Ia mengutip ketentuan dalam Pasal 2 Undang-Undang Nomor 17 Tahun 2003 tentang Keuangan Negara, yang menyebut kekayaan negara yang dipisahkan hanya berlaku untuk perusahaan negara (BUMN) atau perusahaan daerah (BUMD).
“Kalau dia keuangan negara, Pasal 2 Undang-Undang 17 Tahun 2003 itu tegas menyatakan bahwa kekayaan yang dipisahkan itu ditujukan kepada perusahaan negara atau daerah. Sedangkan LPEI ini lembaga khusus, punya aturan sendiri, bersifat sui generis, sovereign, dan lex specialis,” terang Waldus.

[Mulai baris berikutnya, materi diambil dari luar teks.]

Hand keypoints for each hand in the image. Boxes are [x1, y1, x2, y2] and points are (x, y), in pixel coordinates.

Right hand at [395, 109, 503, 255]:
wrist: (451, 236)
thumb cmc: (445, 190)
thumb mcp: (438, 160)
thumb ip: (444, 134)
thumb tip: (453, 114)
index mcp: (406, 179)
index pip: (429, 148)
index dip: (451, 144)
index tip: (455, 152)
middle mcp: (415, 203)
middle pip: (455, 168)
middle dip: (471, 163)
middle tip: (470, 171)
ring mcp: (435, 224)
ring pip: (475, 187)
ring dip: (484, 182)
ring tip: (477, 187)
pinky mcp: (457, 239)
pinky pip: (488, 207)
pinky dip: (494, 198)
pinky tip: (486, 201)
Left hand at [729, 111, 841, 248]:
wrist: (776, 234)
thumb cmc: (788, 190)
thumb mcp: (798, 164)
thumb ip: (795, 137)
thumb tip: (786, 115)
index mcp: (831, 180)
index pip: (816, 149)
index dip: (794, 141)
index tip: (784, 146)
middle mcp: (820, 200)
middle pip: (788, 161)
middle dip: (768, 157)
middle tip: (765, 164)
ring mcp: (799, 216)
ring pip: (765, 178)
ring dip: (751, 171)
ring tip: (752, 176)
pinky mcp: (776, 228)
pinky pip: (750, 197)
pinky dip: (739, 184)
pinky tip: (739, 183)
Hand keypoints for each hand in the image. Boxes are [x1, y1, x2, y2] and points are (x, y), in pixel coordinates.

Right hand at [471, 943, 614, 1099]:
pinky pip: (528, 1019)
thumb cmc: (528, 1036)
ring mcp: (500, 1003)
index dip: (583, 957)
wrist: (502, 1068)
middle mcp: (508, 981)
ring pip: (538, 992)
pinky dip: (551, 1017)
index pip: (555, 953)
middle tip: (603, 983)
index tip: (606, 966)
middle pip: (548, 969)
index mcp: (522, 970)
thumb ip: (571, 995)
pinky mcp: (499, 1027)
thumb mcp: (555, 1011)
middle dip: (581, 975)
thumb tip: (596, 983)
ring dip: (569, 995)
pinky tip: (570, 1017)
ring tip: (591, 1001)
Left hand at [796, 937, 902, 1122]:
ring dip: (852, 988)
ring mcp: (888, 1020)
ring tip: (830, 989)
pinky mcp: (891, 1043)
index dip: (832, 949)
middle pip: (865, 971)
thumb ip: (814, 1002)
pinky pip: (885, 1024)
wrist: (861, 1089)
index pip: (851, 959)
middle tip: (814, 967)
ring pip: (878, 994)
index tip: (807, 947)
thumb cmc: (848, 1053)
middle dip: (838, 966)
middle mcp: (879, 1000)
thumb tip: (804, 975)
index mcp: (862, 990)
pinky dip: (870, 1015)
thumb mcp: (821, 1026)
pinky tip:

Menurutnya, dengan status sebagai lembaga khusus yang berdaulat dan memiliki regulasi tersendiri, maka pengelolaan keuangan LPEI seharusnya tunduk pada hukum perdata, bukan pidana.
“Jadi rejimnya itu rejim perdata, tidak bisa digeser ke pidana,” tegasnya.
Lebih lanjut, Waldus mengungkap bahwa dana yang disebut dalam perkara ini telah dikembalikan melalui skema angsuran, sehingga tidak menimbulkan kerugian negara.
“Uang itu kembali, lewat angsuran. Kan 400 miliar dalam 4 tahun. Uangnya tidak bekerja untuk cari uang, tidur-tidur aja uangnya. Filosofi uang itu kan uang mencari uang,” ucapnya.
Kuasa hukum juga menanggapi soal adanya pengajuan Justice Collaborator (JC) oleh Terdakwa Newin Nugroho dalam perkara ini. Menurut Waldus, pengajuan tersebut tidak memenuhi syarat karena dilakukan oleh pelaku utama dan di tahap akhir persidangan.
“Saya juga nggak mengerti, karena aturan JC itu tidak boleh untuk pelaku utama. JC itu biasanya diajukan di awal, bukan di ujung persidangan,” ujar Waldus.
Ia menjelaskan bahwa berdasarkan pengalamannya dalam beberapa perkara di Komisi Pemberantasan Korupsi (KPK), JC harus diajukan terlebih dahulu kepada jaksa penuntut, bukan langsung ke majelis hakim.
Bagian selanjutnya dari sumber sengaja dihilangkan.